__WRITTEN PROBLEM__: Pick out every line in the data below that contains the word "title", and copy each one.
--- Begin DATA EXTRACT ---
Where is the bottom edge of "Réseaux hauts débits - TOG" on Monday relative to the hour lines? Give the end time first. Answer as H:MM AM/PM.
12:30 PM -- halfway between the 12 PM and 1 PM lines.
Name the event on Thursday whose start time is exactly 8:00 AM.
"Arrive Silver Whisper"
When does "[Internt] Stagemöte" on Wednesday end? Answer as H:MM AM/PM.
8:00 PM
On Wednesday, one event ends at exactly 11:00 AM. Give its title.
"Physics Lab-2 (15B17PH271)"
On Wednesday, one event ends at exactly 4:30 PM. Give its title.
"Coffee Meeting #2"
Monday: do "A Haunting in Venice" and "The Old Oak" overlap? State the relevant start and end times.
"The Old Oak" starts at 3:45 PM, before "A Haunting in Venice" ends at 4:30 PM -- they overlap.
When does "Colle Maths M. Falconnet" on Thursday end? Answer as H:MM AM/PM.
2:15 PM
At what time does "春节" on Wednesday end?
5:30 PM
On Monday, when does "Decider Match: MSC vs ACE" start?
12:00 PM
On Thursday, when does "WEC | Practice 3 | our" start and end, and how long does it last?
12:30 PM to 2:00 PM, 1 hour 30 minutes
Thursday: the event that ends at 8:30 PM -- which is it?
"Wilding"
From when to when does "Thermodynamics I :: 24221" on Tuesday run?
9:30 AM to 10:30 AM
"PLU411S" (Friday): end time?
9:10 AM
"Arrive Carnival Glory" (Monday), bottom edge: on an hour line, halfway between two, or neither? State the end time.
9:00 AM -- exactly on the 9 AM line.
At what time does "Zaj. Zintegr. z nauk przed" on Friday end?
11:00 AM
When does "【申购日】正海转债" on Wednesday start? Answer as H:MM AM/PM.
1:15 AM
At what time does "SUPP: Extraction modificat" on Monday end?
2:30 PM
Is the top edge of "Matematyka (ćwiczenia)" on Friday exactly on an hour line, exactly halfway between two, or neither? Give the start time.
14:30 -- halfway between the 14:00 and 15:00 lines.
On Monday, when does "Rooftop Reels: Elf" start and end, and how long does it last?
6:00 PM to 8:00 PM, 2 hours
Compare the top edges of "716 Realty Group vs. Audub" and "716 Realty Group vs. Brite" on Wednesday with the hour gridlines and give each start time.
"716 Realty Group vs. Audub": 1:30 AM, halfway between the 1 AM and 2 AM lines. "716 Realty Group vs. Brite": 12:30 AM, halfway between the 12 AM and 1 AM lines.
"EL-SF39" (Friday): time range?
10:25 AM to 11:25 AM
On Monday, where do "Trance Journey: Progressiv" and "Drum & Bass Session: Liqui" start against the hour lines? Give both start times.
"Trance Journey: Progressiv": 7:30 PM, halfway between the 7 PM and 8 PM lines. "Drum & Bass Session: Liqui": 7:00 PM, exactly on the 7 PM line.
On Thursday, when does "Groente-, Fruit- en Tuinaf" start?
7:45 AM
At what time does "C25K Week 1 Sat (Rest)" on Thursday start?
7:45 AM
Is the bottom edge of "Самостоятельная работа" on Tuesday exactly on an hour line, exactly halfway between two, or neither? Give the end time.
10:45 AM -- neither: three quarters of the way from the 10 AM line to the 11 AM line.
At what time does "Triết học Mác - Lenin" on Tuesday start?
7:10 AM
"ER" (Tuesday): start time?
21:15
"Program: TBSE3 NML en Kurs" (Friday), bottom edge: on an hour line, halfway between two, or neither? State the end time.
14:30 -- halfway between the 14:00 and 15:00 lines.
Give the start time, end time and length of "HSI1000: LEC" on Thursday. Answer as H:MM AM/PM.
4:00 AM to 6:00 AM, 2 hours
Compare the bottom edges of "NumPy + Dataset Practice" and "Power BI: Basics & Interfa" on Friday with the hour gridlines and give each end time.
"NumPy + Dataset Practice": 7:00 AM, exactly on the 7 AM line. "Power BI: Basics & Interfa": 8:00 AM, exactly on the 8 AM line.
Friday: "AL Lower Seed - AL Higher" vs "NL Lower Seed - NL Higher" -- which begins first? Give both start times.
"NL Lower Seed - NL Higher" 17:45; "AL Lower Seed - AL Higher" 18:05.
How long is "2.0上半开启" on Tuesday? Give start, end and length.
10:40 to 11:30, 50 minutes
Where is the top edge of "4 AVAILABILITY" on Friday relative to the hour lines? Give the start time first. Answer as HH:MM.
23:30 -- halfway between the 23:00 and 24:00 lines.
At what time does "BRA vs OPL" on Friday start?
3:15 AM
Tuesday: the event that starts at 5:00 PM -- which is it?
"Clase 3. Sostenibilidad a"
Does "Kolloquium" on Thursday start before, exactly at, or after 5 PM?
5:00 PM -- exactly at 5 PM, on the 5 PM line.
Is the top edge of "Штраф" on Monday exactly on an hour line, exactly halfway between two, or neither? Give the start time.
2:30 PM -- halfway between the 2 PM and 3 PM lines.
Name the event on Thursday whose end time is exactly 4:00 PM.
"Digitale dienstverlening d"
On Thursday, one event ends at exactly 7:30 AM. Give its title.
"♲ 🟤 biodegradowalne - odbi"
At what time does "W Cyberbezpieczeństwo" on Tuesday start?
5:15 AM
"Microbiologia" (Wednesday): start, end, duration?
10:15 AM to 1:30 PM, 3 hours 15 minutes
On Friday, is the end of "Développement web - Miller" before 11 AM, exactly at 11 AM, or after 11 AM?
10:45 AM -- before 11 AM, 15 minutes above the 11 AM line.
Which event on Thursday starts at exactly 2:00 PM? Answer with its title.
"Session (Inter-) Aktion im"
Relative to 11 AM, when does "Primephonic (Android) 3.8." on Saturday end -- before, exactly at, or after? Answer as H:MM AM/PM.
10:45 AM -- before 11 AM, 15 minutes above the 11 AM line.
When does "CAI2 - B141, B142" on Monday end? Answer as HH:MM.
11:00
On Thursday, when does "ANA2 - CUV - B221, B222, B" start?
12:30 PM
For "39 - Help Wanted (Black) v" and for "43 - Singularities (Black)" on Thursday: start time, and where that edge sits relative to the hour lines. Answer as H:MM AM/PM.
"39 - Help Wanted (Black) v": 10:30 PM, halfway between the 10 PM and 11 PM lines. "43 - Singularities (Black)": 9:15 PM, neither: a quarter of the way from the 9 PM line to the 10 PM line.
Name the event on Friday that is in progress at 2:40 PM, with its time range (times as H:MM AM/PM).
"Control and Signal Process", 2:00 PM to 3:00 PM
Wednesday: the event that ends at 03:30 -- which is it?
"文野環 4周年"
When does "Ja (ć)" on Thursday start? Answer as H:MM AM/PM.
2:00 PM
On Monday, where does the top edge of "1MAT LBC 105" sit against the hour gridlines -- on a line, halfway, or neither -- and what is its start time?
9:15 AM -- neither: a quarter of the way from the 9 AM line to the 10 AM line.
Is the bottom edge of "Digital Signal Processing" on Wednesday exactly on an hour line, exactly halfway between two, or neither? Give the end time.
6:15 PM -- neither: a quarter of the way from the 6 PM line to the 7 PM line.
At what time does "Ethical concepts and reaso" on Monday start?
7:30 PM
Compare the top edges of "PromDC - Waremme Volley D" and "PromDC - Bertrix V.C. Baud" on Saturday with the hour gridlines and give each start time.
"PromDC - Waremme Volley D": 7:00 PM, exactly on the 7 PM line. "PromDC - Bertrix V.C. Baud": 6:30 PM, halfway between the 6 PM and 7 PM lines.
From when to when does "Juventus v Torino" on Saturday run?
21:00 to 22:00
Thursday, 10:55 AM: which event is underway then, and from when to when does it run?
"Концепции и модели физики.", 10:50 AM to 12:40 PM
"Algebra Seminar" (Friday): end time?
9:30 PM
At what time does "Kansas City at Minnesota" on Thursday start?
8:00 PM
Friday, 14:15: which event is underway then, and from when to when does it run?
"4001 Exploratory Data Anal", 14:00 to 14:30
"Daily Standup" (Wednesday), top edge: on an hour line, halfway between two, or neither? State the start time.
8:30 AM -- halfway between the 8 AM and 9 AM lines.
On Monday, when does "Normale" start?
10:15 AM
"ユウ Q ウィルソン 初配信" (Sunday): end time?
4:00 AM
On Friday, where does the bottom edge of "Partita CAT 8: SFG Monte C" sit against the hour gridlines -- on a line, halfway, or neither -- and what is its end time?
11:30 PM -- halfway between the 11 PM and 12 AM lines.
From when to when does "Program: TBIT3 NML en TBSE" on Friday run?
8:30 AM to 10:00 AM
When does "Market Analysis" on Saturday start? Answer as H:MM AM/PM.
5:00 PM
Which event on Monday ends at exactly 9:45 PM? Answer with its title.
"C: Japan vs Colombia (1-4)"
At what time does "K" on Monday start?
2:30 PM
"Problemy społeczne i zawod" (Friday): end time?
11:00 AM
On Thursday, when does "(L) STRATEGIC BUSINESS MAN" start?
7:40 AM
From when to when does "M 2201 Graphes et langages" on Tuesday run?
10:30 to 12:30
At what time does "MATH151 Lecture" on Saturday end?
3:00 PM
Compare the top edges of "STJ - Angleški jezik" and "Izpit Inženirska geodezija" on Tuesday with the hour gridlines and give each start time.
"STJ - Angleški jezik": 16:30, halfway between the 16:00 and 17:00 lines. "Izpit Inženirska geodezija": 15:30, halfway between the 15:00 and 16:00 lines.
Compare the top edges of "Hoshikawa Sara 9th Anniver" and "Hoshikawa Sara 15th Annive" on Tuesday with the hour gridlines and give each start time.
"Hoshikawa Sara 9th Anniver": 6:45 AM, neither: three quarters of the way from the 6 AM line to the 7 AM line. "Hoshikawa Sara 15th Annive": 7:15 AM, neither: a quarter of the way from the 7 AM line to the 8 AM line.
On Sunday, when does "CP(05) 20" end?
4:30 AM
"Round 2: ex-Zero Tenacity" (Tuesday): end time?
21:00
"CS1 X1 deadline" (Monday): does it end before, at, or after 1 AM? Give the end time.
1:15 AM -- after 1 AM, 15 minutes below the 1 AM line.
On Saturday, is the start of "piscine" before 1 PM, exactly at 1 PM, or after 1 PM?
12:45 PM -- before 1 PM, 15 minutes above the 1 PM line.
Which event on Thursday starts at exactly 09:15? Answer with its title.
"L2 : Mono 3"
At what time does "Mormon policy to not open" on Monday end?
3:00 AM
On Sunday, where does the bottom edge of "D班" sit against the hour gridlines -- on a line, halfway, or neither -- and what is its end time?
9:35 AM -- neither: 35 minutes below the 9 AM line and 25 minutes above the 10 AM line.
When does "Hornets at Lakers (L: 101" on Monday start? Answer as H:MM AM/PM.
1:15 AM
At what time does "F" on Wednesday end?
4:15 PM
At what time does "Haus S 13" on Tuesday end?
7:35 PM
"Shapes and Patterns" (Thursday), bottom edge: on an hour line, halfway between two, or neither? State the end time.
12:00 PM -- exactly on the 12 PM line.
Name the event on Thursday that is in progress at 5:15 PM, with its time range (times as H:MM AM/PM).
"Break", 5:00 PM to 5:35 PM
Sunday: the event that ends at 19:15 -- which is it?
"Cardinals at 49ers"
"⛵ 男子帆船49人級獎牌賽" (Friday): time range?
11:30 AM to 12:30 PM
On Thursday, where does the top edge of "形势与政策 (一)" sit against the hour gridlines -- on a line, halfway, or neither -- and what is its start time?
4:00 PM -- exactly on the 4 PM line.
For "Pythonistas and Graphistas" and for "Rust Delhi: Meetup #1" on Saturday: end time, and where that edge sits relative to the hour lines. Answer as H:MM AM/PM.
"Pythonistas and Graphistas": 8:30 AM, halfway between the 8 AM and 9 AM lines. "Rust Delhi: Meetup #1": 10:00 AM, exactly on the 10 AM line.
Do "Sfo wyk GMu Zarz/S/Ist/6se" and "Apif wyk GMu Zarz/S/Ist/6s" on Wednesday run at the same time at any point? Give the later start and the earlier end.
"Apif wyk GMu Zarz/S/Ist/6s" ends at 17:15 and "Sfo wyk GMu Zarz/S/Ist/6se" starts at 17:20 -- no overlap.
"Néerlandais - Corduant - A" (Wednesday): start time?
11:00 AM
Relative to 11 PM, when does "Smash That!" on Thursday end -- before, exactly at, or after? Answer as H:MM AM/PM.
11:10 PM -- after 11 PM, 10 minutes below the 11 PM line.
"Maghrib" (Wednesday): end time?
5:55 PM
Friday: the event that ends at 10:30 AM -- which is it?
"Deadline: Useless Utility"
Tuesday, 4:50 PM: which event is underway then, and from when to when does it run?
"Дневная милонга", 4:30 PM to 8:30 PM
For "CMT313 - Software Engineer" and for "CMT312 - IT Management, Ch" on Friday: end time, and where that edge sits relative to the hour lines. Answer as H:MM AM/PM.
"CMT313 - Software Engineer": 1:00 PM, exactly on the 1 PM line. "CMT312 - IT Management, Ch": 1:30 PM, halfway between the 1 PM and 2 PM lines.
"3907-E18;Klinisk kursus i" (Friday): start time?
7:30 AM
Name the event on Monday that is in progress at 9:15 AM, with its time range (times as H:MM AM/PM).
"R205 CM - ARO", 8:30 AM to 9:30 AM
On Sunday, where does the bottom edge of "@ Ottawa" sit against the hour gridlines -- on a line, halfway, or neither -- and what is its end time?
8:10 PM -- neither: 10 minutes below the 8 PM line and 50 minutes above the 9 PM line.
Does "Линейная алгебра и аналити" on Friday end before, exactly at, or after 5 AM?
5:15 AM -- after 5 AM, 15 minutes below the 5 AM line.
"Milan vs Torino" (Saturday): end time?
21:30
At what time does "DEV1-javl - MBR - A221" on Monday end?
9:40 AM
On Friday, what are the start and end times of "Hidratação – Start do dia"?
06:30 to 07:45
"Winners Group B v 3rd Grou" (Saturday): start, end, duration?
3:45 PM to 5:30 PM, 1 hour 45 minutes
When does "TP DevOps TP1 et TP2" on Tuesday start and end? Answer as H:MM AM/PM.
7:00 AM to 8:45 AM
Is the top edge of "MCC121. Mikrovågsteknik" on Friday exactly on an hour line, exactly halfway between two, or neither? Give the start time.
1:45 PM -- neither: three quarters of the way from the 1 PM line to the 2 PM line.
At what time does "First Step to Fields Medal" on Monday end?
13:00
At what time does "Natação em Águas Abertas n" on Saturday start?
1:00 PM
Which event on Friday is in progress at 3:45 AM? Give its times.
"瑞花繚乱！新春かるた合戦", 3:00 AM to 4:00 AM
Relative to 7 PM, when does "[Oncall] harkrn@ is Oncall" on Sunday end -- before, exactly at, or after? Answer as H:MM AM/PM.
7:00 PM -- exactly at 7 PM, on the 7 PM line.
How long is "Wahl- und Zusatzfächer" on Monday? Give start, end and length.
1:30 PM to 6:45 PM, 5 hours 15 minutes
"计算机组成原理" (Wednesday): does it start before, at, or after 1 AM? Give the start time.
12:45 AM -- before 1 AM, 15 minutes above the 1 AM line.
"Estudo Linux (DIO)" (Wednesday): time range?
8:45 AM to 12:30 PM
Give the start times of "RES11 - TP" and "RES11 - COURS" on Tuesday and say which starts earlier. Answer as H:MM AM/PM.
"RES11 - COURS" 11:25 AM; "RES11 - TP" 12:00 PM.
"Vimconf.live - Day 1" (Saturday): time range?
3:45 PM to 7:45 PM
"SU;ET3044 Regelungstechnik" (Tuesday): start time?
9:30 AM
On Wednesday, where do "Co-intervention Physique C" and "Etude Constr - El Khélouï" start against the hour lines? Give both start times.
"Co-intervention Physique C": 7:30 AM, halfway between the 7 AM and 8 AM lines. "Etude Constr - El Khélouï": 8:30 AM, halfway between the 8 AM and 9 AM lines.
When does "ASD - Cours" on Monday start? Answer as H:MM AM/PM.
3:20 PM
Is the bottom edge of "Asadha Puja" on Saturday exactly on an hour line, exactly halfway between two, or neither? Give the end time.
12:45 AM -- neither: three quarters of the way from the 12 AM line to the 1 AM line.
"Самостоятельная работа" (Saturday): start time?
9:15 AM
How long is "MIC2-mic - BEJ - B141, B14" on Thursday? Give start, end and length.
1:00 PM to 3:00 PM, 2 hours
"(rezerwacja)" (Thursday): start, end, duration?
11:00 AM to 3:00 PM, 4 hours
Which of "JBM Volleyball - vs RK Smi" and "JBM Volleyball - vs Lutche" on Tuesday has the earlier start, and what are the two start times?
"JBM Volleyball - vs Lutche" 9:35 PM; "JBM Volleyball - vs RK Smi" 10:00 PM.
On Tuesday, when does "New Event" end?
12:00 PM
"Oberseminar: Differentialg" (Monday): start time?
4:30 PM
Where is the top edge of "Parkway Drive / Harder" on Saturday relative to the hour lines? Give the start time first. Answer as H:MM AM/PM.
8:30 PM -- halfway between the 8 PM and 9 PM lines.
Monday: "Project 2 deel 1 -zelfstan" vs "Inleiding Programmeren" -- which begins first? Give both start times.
--- End DATA EXTRACT ---
__EXERCISE OUTPUT__:
On Wednesday, one event ends at exactly 11:00 AM. Give its title.
On Wednesday, one event ends at exactly 4:30 PM. Give its title.
On Thursday, one event ends at exactly 7:30 AM. Give its title.
Which event on Thursday starts at exactly 2:00 PM? Answer with its title.
Which event on Monday ends at exactly 9:45 PM? Answer with its title.
Which event on Thursday starts at exactly 09:15? Answer with its title.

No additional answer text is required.